Statistik mencatat, pada tahun 2016, ada 8 daerah pemilihan yang hanya diikuti oleh satu pasang calon saja. Persoalan yang sama terus berlanjut pada pelaksanaan pilkada serentak yang dilaksanakan pada tahun 2017. Dari data yang dipublish oleh KPU RI, setidaknya ada 9 daerah yang hanya akan diikuti oleh satu calon saja (calon tunggal).

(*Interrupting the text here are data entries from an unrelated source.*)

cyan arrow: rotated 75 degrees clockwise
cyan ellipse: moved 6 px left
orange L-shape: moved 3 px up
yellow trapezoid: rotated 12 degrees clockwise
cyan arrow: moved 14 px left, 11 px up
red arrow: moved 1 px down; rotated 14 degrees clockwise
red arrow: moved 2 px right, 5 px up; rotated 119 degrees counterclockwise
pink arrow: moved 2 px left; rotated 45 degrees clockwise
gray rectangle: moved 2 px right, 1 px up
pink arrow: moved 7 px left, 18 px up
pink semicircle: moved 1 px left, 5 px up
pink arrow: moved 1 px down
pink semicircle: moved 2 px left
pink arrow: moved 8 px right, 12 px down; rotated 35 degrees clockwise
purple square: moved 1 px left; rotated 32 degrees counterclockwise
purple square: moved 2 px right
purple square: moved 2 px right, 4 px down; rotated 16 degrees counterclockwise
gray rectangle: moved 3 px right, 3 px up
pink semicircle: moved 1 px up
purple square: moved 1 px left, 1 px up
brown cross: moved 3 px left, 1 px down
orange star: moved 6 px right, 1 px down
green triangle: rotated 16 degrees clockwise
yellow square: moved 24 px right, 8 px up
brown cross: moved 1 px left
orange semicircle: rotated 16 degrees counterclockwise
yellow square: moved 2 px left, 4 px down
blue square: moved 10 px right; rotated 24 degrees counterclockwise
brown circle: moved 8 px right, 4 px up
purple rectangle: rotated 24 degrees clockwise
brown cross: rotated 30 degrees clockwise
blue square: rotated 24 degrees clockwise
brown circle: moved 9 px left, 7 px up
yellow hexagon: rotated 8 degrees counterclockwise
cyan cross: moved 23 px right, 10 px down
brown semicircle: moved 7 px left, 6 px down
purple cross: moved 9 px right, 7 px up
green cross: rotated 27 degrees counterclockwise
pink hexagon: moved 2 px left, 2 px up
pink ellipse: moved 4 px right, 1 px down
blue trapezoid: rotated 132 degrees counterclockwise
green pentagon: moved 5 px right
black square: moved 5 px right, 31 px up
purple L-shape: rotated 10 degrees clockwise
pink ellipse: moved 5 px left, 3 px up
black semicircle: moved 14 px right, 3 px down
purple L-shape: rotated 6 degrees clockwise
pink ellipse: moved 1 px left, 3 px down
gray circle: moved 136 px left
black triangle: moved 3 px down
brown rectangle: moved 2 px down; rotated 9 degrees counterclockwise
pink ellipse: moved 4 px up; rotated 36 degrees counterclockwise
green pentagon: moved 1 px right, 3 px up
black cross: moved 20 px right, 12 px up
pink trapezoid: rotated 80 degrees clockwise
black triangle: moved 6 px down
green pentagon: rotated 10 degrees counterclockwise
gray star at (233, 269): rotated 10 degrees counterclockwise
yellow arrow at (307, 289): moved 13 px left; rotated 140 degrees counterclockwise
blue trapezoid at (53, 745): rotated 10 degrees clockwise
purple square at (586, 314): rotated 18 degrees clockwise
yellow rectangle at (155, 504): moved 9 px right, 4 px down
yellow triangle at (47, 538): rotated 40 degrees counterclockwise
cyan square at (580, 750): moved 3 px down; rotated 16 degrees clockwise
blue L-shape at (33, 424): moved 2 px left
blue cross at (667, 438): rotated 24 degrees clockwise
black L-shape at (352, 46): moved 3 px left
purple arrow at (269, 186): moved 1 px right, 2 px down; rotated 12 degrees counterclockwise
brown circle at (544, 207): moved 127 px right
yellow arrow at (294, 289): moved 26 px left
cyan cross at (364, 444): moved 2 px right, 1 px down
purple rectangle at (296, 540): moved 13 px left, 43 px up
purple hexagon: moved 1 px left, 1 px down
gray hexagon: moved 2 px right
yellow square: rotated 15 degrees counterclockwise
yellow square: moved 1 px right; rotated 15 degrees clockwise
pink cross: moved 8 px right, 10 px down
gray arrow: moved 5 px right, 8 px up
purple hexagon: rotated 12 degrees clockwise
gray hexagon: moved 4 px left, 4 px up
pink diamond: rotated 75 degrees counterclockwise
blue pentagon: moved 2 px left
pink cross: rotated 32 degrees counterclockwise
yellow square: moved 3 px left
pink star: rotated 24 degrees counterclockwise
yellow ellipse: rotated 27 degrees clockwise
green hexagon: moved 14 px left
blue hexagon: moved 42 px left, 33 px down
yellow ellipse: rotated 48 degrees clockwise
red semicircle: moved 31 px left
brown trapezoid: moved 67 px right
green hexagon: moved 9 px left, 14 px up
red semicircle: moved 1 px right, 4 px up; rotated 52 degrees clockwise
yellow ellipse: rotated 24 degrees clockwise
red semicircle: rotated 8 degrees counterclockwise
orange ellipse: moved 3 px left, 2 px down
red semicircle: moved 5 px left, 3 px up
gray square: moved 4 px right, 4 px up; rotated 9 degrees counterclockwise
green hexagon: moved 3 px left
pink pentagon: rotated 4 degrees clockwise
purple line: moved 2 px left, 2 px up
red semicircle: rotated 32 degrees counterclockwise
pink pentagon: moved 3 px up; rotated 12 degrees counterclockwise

Persoalan ini kemudian menjadi realitas pemilihan umum di tingkat lokal sekaligus menjadi ancaman serius demokrasi di Indonesia.
Persoalan calon tunggal sempat semakin meruncing ketika dari sisi normatif tidak ada aturan yang mengatur tentang pilkada dengan calon tunggal, hingga pada ahkirnya kepastian hukum dapat terpenuhi melalui keputusan Mahkamah Konstitusi (MK) yang tertuang dalam putusan perkara Nomor 100/PUU-XIII/2015 tertanggal 29 September 2015.
Dalam amar putusannya, MK menyatakan mengabulkan sebagian permohonan Pemohon dan menyatakan Pasal 49 ayat (9), Pasal 50 ayat (9), Pasal 51 ayat (2), 52 ayat (2), Undang-undang Nomor 8 Tahun 2015 tentang Perubahan Atas Undang-Undang Nomor 1 Tahun 2015 tentang Penetapan Peraturan Pemerintah Pengganti Undang-Undang Nomor 1 Tahun 2014 tentang Pemilihan Gubernur, Bupati, Dan Walikota Menjadi Undang-Undang bertentangan dengan Undang-Undang Dasar Negara Republik Indonesia Tahun 1945 sepanjang tidak dimaknai mencakup pengertian; “termasuk menetapkan 1 (satu) pasangan Calon Gubernur dan Calon Wakil Gubernur peserta Pemilihan dalam hal setelah jangka waktu 3 (tiga) hari dimaksud terlampaui namun tetap hanya ada 1 (satu) pasangan Calon Gubernur dan Calon Wakil Gubernur”.